From Dr Leonard Goh
I’m sorry, I’m leaving . . . although, I had initially envisioned that I would spend my entire professional career as a government doctor in Malaysia.
However, the realities of life have caught up with the idealist in me and I have come to the inescapable conclusion that I have to leave.
Our healthcare system is too broken, especially when it comes to the issue of contract doctors. The more the government tries to fix the problems related to contract doctors, the more complicated the issues get.
This is the inevitable result of making such an important policy change on a whim, without prior stakeholder engagements or any hint of prospective planning. We desperately need a reset button, but will the government have the courage to admit that they were wrong and be willing to start over from scratch?
I still have a long career path ahead of me. I know that given the right opportunities, I have the potential to be a leader in the regional, or even global, stage.
Staying in government service would mean denying myself any hope of reaching for the stars. I’m done with running with all my might but getting nowhere, on the giant hamster wheel that is the health ministry.
The workplace conditions are ridiculously inhumane. My colleagues and I are working past the point of sanity to treat our patients to the best of our abilities, but the government has time and again failed to support us in this endeavour.
We have been shortchanged far too much for far too long. I refuse to allow my altruism and empathy to be exploited anymore.
It’s not my fault that I have been looking for options outside the government service, long before I finished my housemanship training. My hand was forced by the government when they insisted on hiring me on a mere three-year contract, even though my career progression is measured in decades.
Now, top that up with the still-ongoing series of administrative blunders and haphazard planning by the health ministry. Is it not logical, then, for me to bravely pursue the uncertain promise of greener pastures and success overseas, rather than meekly settle for the certain promise of a bleak future in the government service here?
I’m sorry, I am leaving, but it is not without a lack of trying, though. Believe me, I’ve tried. I’ve sacrificed most of my time to advocate for junior doctors and improvements in our healthcare system.

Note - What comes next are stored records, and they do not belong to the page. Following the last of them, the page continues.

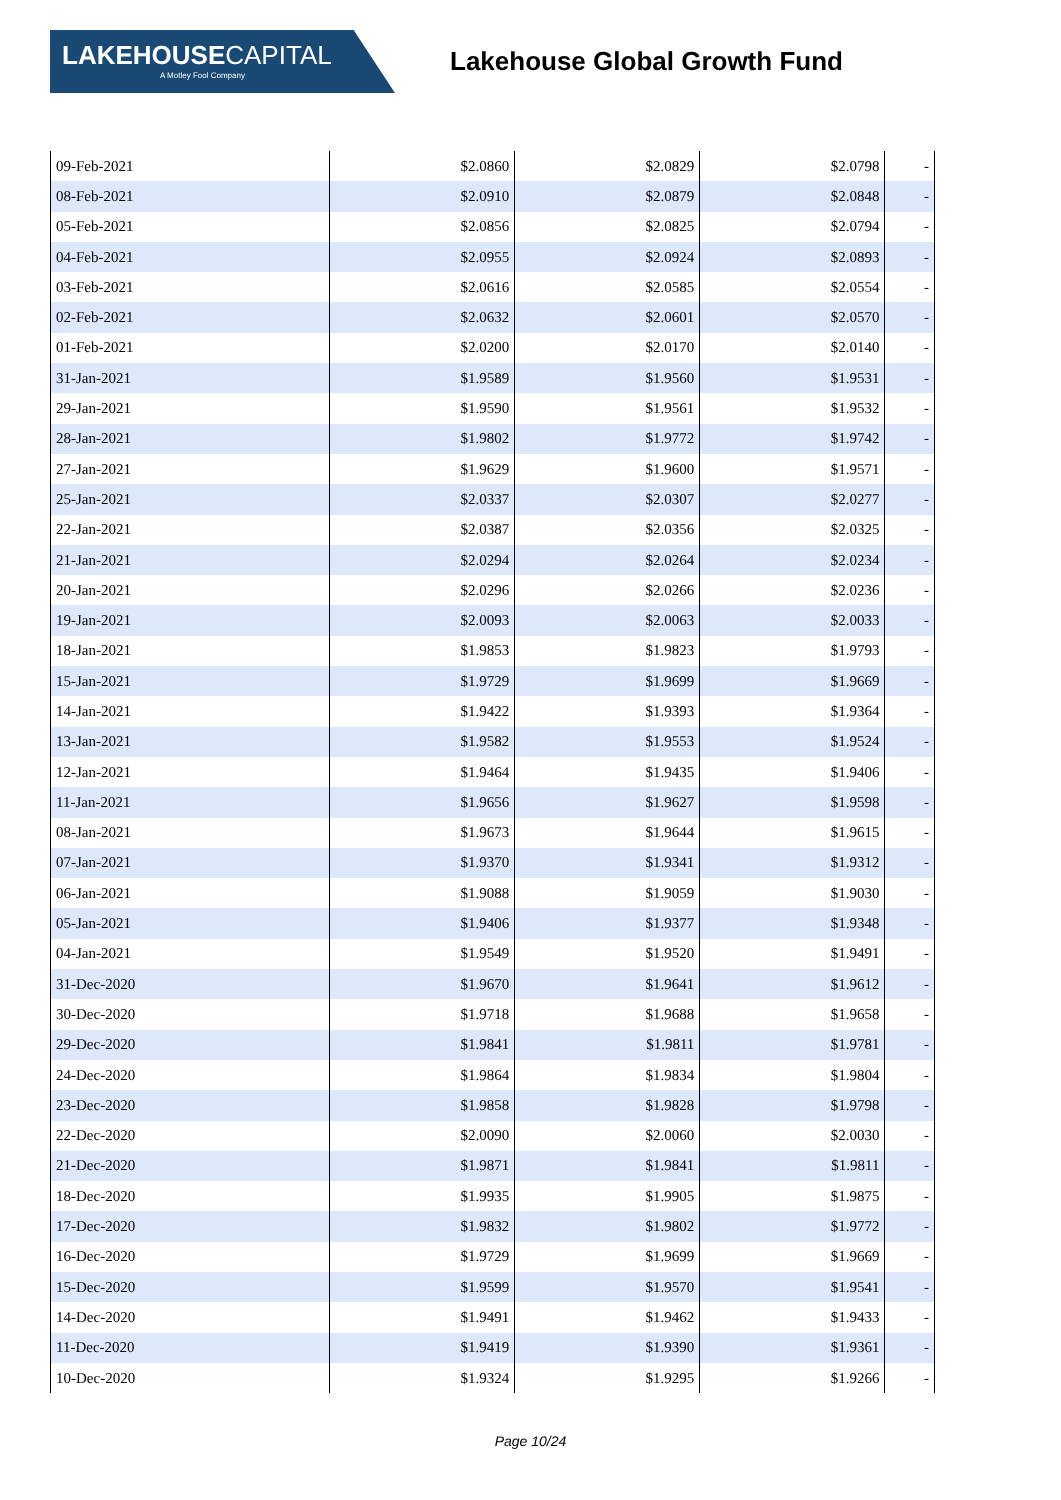LAKEHOUSECAPITAL
A Motley Fool Company
Lakehouse Global Growth Fund
| 09-Feb-2021 | $2.0860 | $2.0829 | $2.0798 | - |
| 08-Feb-2021 | $2.0910 | $2.0879 | $2.0848 | - |
| 05-Feb-2021 | $2.0856 | $2.0825 | $2.0794 | - |
| 04-Feb-2021 | $2.0955 | $2.0924 | $2.0893 | - |
| 03-Feb-2021 | $2.0616 | $2.0585 | $2.0554 | - |
| 02-Feb-2021 | $2.0632 | $2.0601 | $2.0570 | - |
| 01-Feb-2021 | $2.0200 | $2.0170 | $2.0140 | - |
| 31-Jan-2021 | $1.9589 | $1.9560 | $1.9531 | - |
| 29-Jan-2021 | $1.9590 | $1.9561 | $1.9532 | - |
| 28-Jan-2021 | $1.9802 | $1.9772 | $1.9742 | - |
| 27-Jan-2021 | $1.9629 | $1.9600 | $1.9571 | - |
| 25-Jan-2021 | $2.0337 | $2.0307 | $2.0277 | - |
| 22-Jan-2021 | $2.0387 | $2.0356 | $2.0325 | - |
| 21-Jan-2021 | $2.0294 | $2.0264 | $2.0234 | - |
| 20-Jan-2021 | $2.0296 | $2.0266 | $2.0236 | - |
| 19-Jan-2021 | $2.0093 | $2.0063 | $2.0033 | - |
| 18-Jan-2021 | $1.9853 | $1.9823 | $1.9793 | - |
| 15-Jan-2021 | $1.9729 | $1.9699 | $1.9669 | - |
| 14-Jan-2021 | $1.9422 | $1.9393 | $1.9364 | - |
| 13-Jan-2021 | $1.9582 | $1.9553 | $1.9524 | - |
| 12-Jan-2021 | $1.9464 | $1.9435 | $1.9406 | - |
| 11-Jan-2021 | $1.9656 | $1.9627 | $1.9598 | - |
| 08-Jan-2021 | $1.9673 | $1.9644 | $1.9615 | - |
| 07-Jan-2021 | $1.9370 | $1.9341 | $1.9312 | - |
| 06-Jan-2021 | $1.9088 | $1.9059 | $1.9030 | - |
| 05-Jan-2021 | $1.9406 | $1.9377 | $1.9348 | - |
| 04-Jan-2021 | $1.9549 | $1.9520 | $1.9491 | - |
| 31-Dec-2020 | $1.9670 | $1.9641 | $1.9612 | - |
| 30-Dec-2020 | $1.9718 | $1.9688 | $1.9658 | - |
| 29-Dec-2020 | $1.9841 | $1.9811 | $1.9781 | - |
| 24-Dec-2020 | $1.9864 | $1.9834 | $1.9804 | - |
| 23-Dec-2020 | $1.9858 | $1.9828 | $1.9798 | - |
| 22-Dec-2020 | $2.0090 | $2.0060 | $2.0030 | - |
| 21-Dec-2020 | $1.9871 | $1.9841 | $1.9811 | - |
| 18-Dec-2020 | $1.9935 | $1.9905 | $1.9875 | - |
| 17-Dec-2020 | $1.9832 | $1.9802 | $1.9772 | - |
| 16-Dec-2020 | $1.9729 | $1.9699 | $1.9669 | - |
| 15-Dec-2020 | $1.9599 | $1.9570 | $1.9541 | - |
| 14-Dec-2020 | $1.9491 | $1.9462 | $1.9433 | - |
| 11-Dec-2020 | $1.9419 | $1.9390 | $1.9361 | - |
| 10-Dec-2020 | $1.9324 | $1.9295 | $1.9266 | - |
Page 10/24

I was the first contract doctor to take up the position of SCHOMOS (Section Concerning House Officers, Medical Officers and Specialists) state representative, and thus far the only one to have held a SCHOMOS exco position at the national level.
I’d like to think that I made a difference, perhaps insufficient and rather insignificant in the grand scheme of things, but a difference, nevertheless. Despite that, it’s all too little, too late.
I’m sorry, I am leaving, but this doesn’t have to be goodbye forever. While many doctors have left, plenty are staying. I wish those remaining the very best in reigniting the engine of progress and getting the country back on track.
Meanwhile, I’ll be forging ahead with my own path in a foreign land. When the time comes, I’ll be waiting at the station ahead, ready to board the train again, armed with my accumulated years of experience abroad.
I’m sorry, I am leaving, and fingers crossed, we’ll cross paths again one day, tanah airku tercinta, tanah tumpahnya darahku.
Dr Leonard Goh served as a contract doctor in a government hospital from 2019 to 2022 and is an FMT reader.
The views expressed are those of the writer and do not necessarily reflect those of FMT.